A: You can calculate compound interest using the formula:
Where:
- F is the future value of the investment
- P is the principal amount
- r is the interest rate
- n is the compounding frequency
- t is the time the money is invested
Q: What is the difference between simple interest and compound interest?
A: Simple interest is the interest earned only on the principal amount, whereas compound interest is the interest earned on both the principal amount and any accrued interest over time.
Q: How can I use compound interest to grow my investment?
A: You can use compound interest to grow your investment by:
- Investing a large principal amount
- Choosing a high interest rate
- Investing for a long period of time
- Compounding interest frequently
Q: What are some common mistakes to avoid when using compound interest?
A: Some common mistakes to avoid when using compound interest include:
- Not understanding the interest rate and compounding frequency
- Not considering the time value of money
- Not diversifying your investments
- Not regularly reviewing and adjusting your investment strategy
Q: How can I use compound interest to achieve my financial goals?
A: You can use compound interest to achieve your financial goals by:
- Setting clear financial goals
- Creating a comprehensive investment plan
- Regularly reviewing and adjusting your investment strategy
- Staying disciplined and patient
Conclusion
Compound interest is a powerful tool for growing an investment over time. By understanding the formula for compound interest and applying it to a given scenario, we can make informed decisions about our financial future. By avoiding common mistakes and using compound interest to achieve our financial goals, we can create a secure and prosperous financial future.
Additional Resources
- Compound Interest Calculator: A tool for calculating compound interest
- Investment Guide: A comprehensive guide to investing and achieving financial goals
- Financial Planning: A resource for creating a comprehensive investment plan and achieving financial goals
Frequently Asked Questions
- Q: What is the difference between compound interest and simple interest?
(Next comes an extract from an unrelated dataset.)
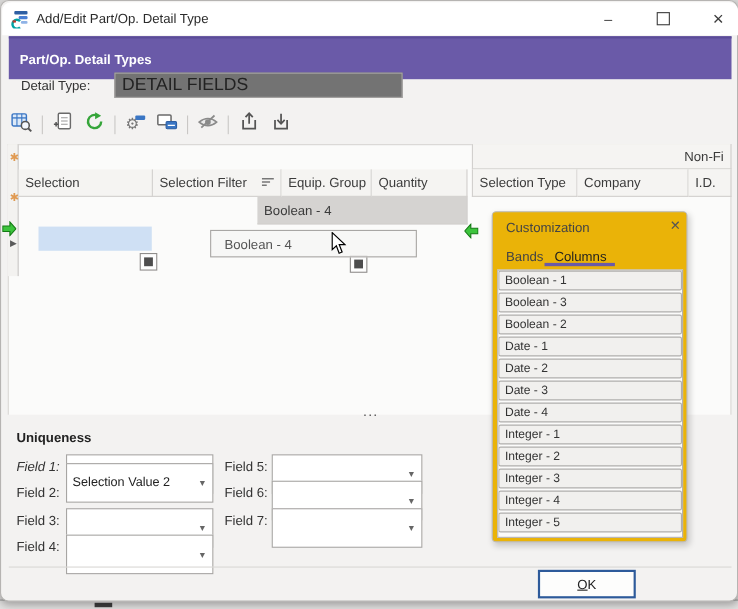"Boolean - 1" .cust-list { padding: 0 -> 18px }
A: Compound interest is the interest earned on both the principal amount and any accrued interest over time, whereas simple interest is the interest earned only on the principal amount.
- Q: How can I calculate compound interest? A: You can calculate compound interest using the formula: F = P (1 + r/n)^(nt)
- Q: What are some common mistakes to avoid when using compound interest? A: Some common mistakes to avoid when using compound interest include not understanding the interest rate and compounding frequency, not considering the time value of money, not diversifying your investments, and not regularly reviewing and adjusting your investment strategy.